CONSIGNE
Veuillez retaper à l'identique le passage du texte sur les décisions du Conseil Constitutionnel compris entre "6- Le dernier" et "dans sa justice.", ces deux segments inclus.
++++ TEXTE EXTRAIT
2- Décision no 3/95 du 18/9/1995 : invalidation d’une expression réductrice des droits de la défense et figurant dans l’article 459 du statut de l’ordre judicaire Chari’ selon laquelle le Conseil Supérieur de la Magistrature Chari’ pouvait prendre des mesures disciplinaires à l’encontre d’un juge Chari’ « en son absence ».

3- Décision no 5/2000 du 27/6/2000 : invalidation d’un texte de loi relatif au statut du Conseil d’État et déniant à un magistrat de l’ordre judiciaire le droit de se défendre ou de recourir au Conseil d’État pour déclarer nulle une mesure disciplinaire qui aurait été prise par le CSM à son encontre, motif pris de ce que le droit au juge ou droit au recours, au même titre que le droit à la défense, constituant des droits fondamentaux revêtus de la valeur constitutionnelle. Dans cette même décision, le Conseil Constitutionnel reconnait le principe de l’indépendance du juge administratif, motif pris de l’article 20 de la Constitution qui s’applique aussi bien à l’ordre judiciaire de droit commun qu’à l’ordre judiciaire administratif. N’ayant pas reconnu la valeur constitutionnelle du principe de la spécificité de l’ordre juridictionnel administratif, le Conseil Constitutionnel a pourtant invité le législateur et le pouvoir exécutif à respecter ce principe général.

4- Décision no 2/99 du 24/11/1999 : invalidation d’un article de loi portant institution d’une autorité autonome de contrôle des écoutes téléphoniques effectuées sur injonction d’une autorité administrative, avec pouvoir de mener les enquêtes nécessaires auprès des autorités sécuritaires, administratives et techniques concernées, constituée du premier Président de la Cour de Cassation, du Président du Conseil d’État et de deux députés désignés par le Président du Parlement, motif pris de ce que cet article contredit le principe de la séparation des pouvoirs en faisant participer des députés à des instances de ce genre.

5- Décision no 4/2001 du 29/9/2001 : le Conseil Constitutionnel s’est arrogé le droit non seulement de se prononcer sur la conformité d’une disposition de loi à la Constitution, mais encore d’examiner si elle a été adoptée dans le respect des règles de valeur constitutionnelle relative à la procédure législative. Il est même arrivé en France que seule la procédure législative soit contestée devant le Conseil Constitutionnel. Il s’agissait en l’espèce d’un amendement important apporté par la Chambre des Députés au code de procédure pénale, alors que ce nouveau code venait d’être adopté par la Chambre qui s’était d’ailleurs prononcée à la majorité absolue plus tard contre la révision de cette loi réclamée par le Président de la République. Le Parlement se penchait sur une proposition de loi avancée par dix députés pour remettre sur le tapis les mêmes observations indiquées dans la requête de révision présidentielle.

6- Le dernier amendement de la loi no 250/93, datant du 7 août 2008 a autorisé les membres dissidents du Conseil de porter mention de leur dissidence signée dans la décision rendue. La dissidence fait désormais partie intégrante de la décision rendue ; elle sera notifiée et publiée avec celle-ci (article 12). Ceci nous amène à l’obligation de réserve que prévoient également les textes régissant le fonctionnement du Conseil Constitutionnel et dont les objectifs sont, à la fois, la protection du secret du délibéré, le renforcement de l’indépendance de la justice et du juge constitutionnels et la consolidation de la confiance de la société dans sa justice.
++++++++
++++ MATÉRIEL FOURNI
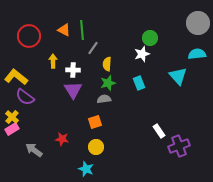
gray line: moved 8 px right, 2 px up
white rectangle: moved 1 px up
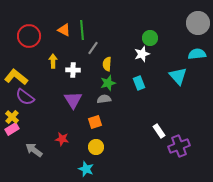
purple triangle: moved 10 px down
++++++++
RÉPONSE DEMANDÉE
6- Le dernier amendement de la loi no 250/93, datant du 7 août 2008 a autorisé les membres dissidents du Conseil de porter mention de leur dissidence signée dans la décision rendue. La dissidence fait désormais partie intégrante de la décision rendue ; elle sera notifiée et publiée avec celle-ci (article 12). Ceci nous amène à l’obligation de réserve que prévoient également les textes régissant le fonctionnement du Conseil Constitutionnel et dont les objectifs sont, à la fois, la protection du secret du délibéré, le renforcement de l’indépendance de la justice et du juge constitutionnels et la consolidation de la confiance de la société dans sa justice.